See ../AGENTS.md for the canonical agent matrix and operating rules.

§4 Compliance standing constraints

  • EU region only: All OVHcloud resources in FR/DE/PL. Sidesteps non-EU transfer/SCC burden under GDPR.
  • Off-box backup before any reinstall: OVH DPA §10 + GTS §6.3/6.5/10.6 — reinstall/termination = irreversible deletion including OVH-side backups, no recovery, OVH not liable. Identity/skills covered by git (layered-soul + hermes-soul on Forgejo). Runtime state (ZFS snapshots, Vaultwarden DB) must be verified backed up outside OVH.
    • Backup independence (verified 2026-06-20): Forgejo and Vaultwarden both run on Vultr (the code / vault.smilepowered.org host) — a different provider than osa/OVH, so an OVH loss does not take the git backup (good). But Forgejo and Vaultwarden share that one Vultr box, making it a single point of failure for both the backups and all secrets. → that box needs its own off-box backup (Vaultwarden DB export + Forgejo data to a third location), and backups are unverified until test-restored (cost-discipline applies to backups: check, don't assume). Add the Vultr host to the provenance table; apply EU-region (verify) + MFA to it too.
  • MFA on every master-key account: GTS §2.3/2.4 — operator is liable for fraudulent account use. Enable MFA on OVH, Vultr, the domain registrar (clawdie.si / smilepowered.org), Forgejo admin, and Vaultwarden — each is a master key to the fleet. Auto-renew the domains: a lapsed domain silently kills pkg.clawdie.si, ACME certs, and SSH-by-hostname.
  • Billing hygiene: provider auto-renew is on by default (OVH/Vultr) — disable before the 19th of the month if not renewing. Commitment Periods lock you in (full term due, no refund for early cancel/non-use). Act on price-increase / end-of-life notices within the 30-day cancel window. Track renewal dates per provider in the provenance table.
  • Continuity plan (contractually required): OVH GTS §6.3 makes a recovery plan the Client's obligation, and §4/§10 cap provider liability at service credits — no data-loss or downtime damages. The fleet's multi-host survivability (Linux/Docker + FreeBSD/jails, relocatable via layered-soul) is the recovery plan; pair it with the off-box backups above.
  • Do not commit OVH contracts/credentials: GTS §13 makes contract terms confidential. A compliance summary only in public repos — no verbatim DPA/GTS text, no NIC handles or login credentials.

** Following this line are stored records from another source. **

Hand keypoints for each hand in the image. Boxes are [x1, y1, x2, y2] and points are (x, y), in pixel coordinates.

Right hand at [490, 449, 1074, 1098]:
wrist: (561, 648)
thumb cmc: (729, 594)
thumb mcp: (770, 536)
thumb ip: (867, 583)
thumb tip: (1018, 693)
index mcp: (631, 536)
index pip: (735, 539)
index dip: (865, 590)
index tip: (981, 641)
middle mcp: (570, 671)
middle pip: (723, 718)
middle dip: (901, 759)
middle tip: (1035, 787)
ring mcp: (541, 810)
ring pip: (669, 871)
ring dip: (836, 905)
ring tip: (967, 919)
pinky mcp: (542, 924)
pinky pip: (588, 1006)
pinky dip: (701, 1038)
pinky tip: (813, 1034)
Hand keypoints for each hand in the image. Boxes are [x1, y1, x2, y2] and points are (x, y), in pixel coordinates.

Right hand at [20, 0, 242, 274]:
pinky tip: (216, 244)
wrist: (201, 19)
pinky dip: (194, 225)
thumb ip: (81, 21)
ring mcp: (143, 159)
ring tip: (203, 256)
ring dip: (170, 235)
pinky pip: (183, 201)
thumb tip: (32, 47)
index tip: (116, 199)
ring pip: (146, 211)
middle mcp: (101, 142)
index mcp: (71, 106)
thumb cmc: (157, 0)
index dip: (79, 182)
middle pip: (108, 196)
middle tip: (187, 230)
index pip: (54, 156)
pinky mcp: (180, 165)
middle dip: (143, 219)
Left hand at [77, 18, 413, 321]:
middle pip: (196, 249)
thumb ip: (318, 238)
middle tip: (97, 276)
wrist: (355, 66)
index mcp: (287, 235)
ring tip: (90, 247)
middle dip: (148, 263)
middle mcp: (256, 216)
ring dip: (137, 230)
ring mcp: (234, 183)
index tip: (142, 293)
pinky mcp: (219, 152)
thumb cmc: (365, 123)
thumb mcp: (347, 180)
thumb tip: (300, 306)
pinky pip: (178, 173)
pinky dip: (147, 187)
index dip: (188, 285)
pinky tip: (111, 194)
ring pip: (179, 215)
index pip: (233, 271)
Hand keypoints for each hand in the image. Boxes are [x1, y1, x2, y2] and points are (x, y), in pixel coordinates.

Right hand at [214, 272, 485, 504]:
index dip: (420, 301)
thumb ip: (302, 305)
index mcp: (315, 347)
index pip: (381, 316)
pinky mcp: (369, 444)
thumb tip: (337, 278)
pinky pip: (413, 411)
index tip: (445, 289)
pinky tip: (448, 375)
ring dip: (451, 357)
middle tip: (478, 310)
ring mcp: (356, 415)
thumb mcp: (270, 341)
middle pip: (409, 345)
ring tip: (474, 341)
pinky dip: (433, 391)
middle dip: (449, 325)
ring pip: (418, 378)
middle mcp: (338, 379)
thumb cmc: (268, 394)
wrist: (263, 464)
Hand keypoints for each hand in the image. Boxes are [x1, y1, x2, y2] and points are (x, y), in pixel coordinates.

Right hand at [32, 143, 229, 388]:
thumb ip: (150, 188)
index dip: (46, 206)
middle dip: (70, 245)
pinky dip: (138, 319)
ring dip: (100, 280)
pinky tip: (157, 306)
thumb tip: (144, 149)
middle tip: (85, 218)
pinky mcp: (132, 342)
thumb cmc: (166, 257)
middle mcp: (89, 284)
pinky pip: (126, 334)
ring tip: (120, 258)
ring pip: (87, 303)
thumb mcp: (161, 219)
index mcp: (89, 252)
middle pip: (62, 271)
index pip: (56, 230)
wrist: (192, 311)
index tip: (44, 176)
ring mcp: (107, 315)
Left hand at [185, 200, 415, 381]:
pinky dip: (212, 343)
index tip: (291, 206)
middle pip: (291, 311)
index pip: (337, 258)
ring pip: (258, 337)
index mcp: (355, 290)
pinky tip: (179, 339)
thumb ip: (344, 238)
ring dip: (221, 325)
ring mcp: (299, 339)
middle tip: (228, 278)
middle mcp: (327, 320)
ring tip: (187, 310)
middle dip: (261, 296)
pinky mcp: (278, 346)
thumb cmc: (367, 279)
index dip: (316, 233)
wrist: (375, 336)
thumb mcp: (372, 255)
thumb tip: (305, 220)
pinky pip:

Multi-tenant GDPR gates (administrative, not technical)

These switch on when the hive goes multi-tenant. None block current internal use:

  • GDPR controller docs (privacy notice, legal basis for processing, ROPA)
  • DPIA only if agents make automated decisions about individuals with legal/significant effect (GDPR Art. 35/22) — the internal agent task scheduler (routing work to machines) does not trigger this
  • Pass OVH terms down to customers (GTS §10.6 — sub-licensing)
  • Third-party / "AAA" professional indemnity insurance (§10.6)
  • Customer sanctions screening (GTS §14.3 — denied parties / export controls)
  • Data Processing Agreement with each tenant (DPA §12 — controller→processor chain)

See HIVE-ONBOARDING.md §9 for the integration checklist.